Try mk_initrd -h, you'll get a few options mk_initrd -k "nameofkernel" -i "nameofinitrdfile" -m "ft.o whateverothermoduleyouneed.o" would perhaps work regards Anders On Thursday 22 November 2001 23:25, PCHintz wrote:
On Thursday 22 November 2001 12:15 am, you wrote:
* PCHintz (chris@pchintz.com) [011121 23:38]:
I am recompiling my 2.4.4 SuSE 7.2 kernel with the Win4Lin patches. My system is running RAID 0 hardware (Promise FastTrak100-lite) controlled with reiserfs. I am not able to boot because the orignal initrd file points to the reiserfs & ft modules of the orignal kernel. How do I create a new initrd with the newly compiled kernel & modules when I can't boot
into it? RH has a mkinitrd X Y command where X is the initrd filename
and Y is which kernel version is relevant. Is there something similar in
Yes, make sure /etc/rc.config INITRD_MODULES is correct and use /s bin/mk_initrd.

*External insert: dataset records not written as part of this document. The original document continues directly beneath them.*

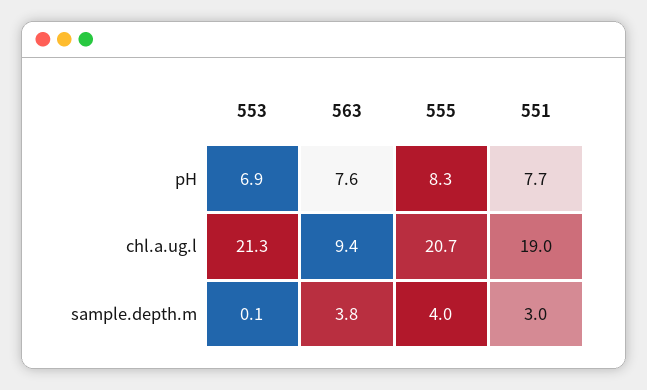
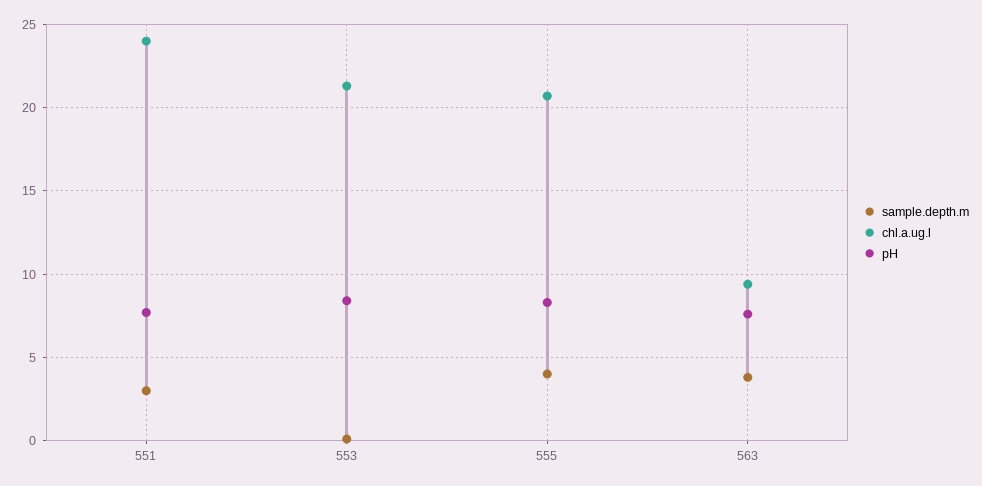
  {
    "pH": {
-     "553": 6.9,
+     "553": 8.5,
      "563": 7.6,
      "555": 8.3,
      "551": 7.7
    },
    "chl.a.ug.l": {
      "553": 21.3,
      "563": 9.4,
      "555": 20.7,
-     "551": 19
+     "551": 24
    },
    "sample.depth.m": {
      "553": 0.1,
      "563": 3.8,
      "555": 4,
      "551": 3
    }
  }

If you are building your own kernel why don't you just compile stuff that you know you will always need into the kernel though?
t
Thanks for the replies. When I recompiled the kernel I changed the EXTRAVERSION in the Makefile to save the original modules. Running mk_initrd seems to only create an initrd from the current kernel/modules. Things would be straightforward but because I am using hardware RAID, the ft.o (promise fastrack) module must be loaded into ramdisk to be able to access the drives. I somehow need to be able to create a kernel/module initrd for the new kernel, while booted in the old kernel, so it will be able find the ft.o module when booting the new kernel/modules. Might try to see if the RH command will work under SuSE. I guess my other option would be to not modify the Makefile and take my chances with overwriting the existing modules. Hopefully the current initrd would still be able to find the rt.o module if it was in the same location. Any thoughts?